A Slack alert named “breeze buddy outcome correctness” (or another configured evaluator) has fired. A call just failed an LLM-judged evaluation — the bot said or did something wrong. This runbook gets you from “I got paged” to either “fixed” or “escalated” in under 15 minutes.
Prerequisites
- You are on-call and have Slack access.
- You have Langfuse viewer access on the configured base URL.
- You can reach the recording URL (GCS / S3 depending on deployment).
Symptom
The Slack message contains:
- Evaluator name (e.g.,
breeze buddy outcome correctness). - Trace ID (links to Langfuse).
- Call SID.
- Merchant ID.
- Reported outcome.
- Failure reason from the evaluator.
- Recording URL.
Diagnosis
Work through these in order. Most alerts resolve at step 2 or 3.
Step 1 — Confirm the alert is real
Open the Langfuse trace. Verify the evaluator actually ran, actually scored zero, and the reason is coherent. False positives from evaluator bugs happen; don’t chase them.

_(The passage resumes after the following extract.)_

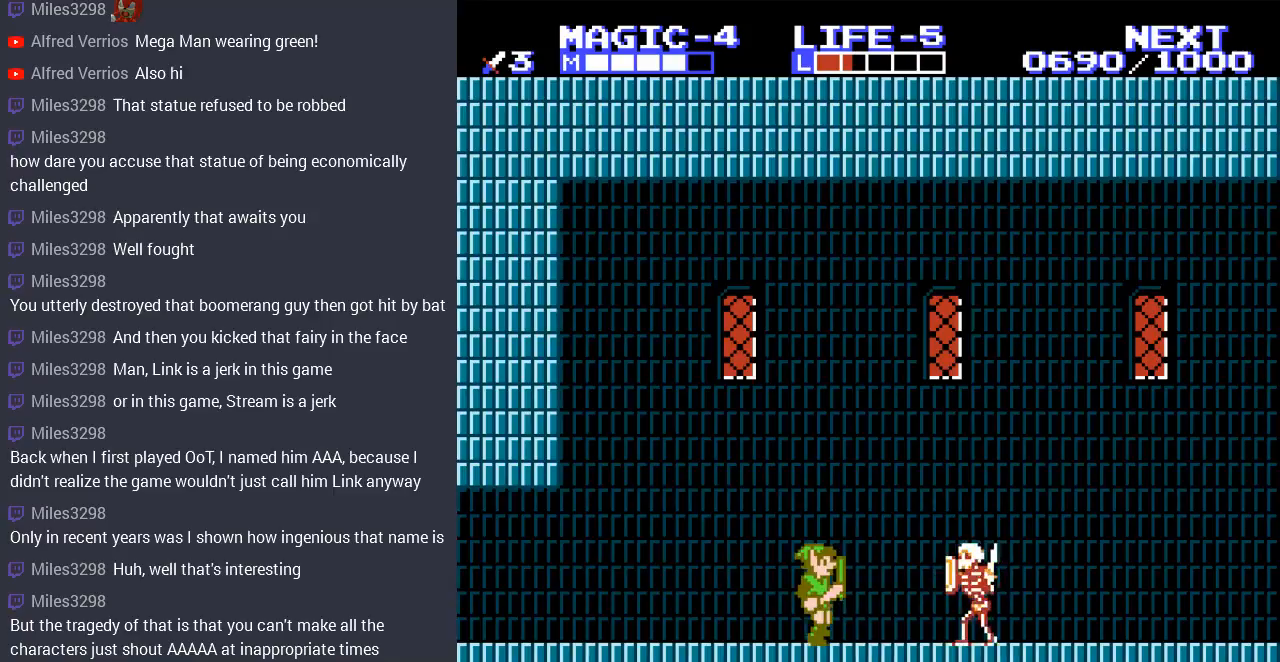
{"buttons": ["DPAD_DOWN"], "events": [[300, "DPAD_DOWN", "down"], [300, "DPAD_RIGHT", "up"], [333, "B", "down"], [433, "B", "up"]]}
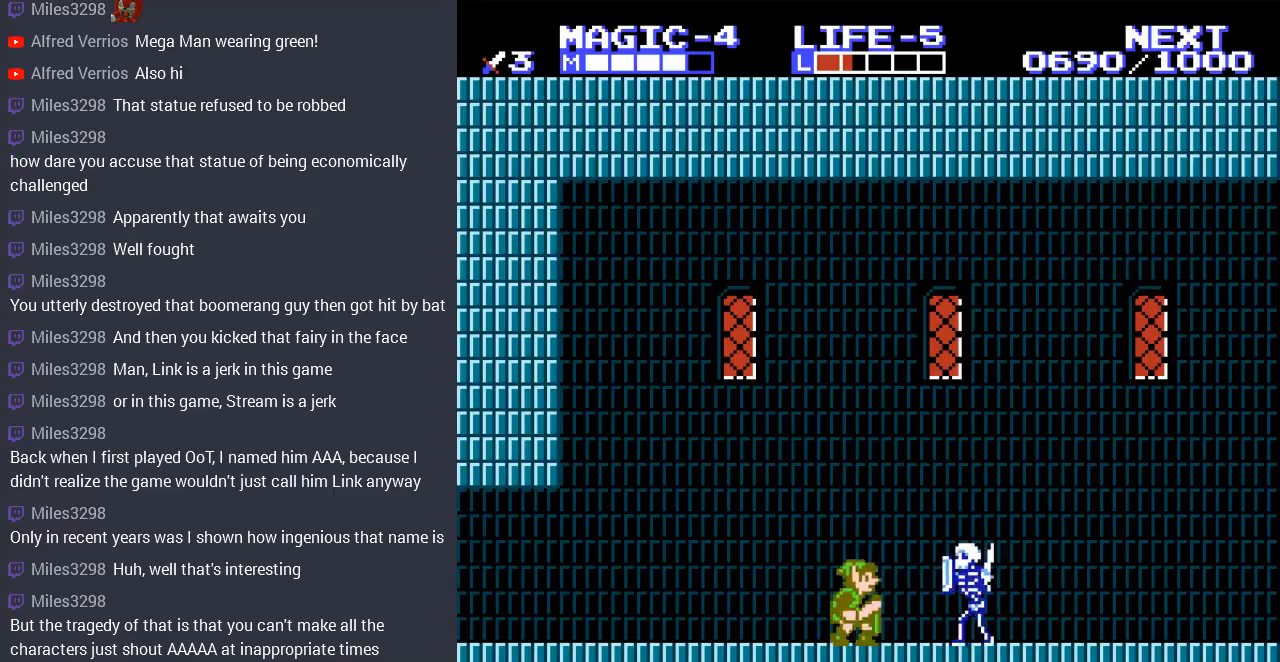
{"buttons": ["DPAD_RIGHT"], "events": [[33, "DPAD_DOWN", "up"], [33, "DPAD_LEFT", "down"], [233, "DPAD_LEFT", "up"], [233, "DPAD_UP", "down"], [267, "DPAD_RIGHT", "down"], [267, "DPAD_UP", "up"]]}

If the evaluator is clearly broken, mark the alert “evaluator bug” in thread and ping the evaluation team. Stop here.
Step 2 — Listen to the recording
Open the recording URL. Listen to the last 60–90 seconds. You are trying to confirm the evaluator’s failure reason matches what the bot actually did.
- If the bot did the wrong thing: go to Step 3.
- If the bot did the right thing but the evaluator scored it wrong: evaluator bug — see Step 1 disposition.
- If the call ended abnormally (abrupt disconnect, telephony error): see Call troubleshooting instead.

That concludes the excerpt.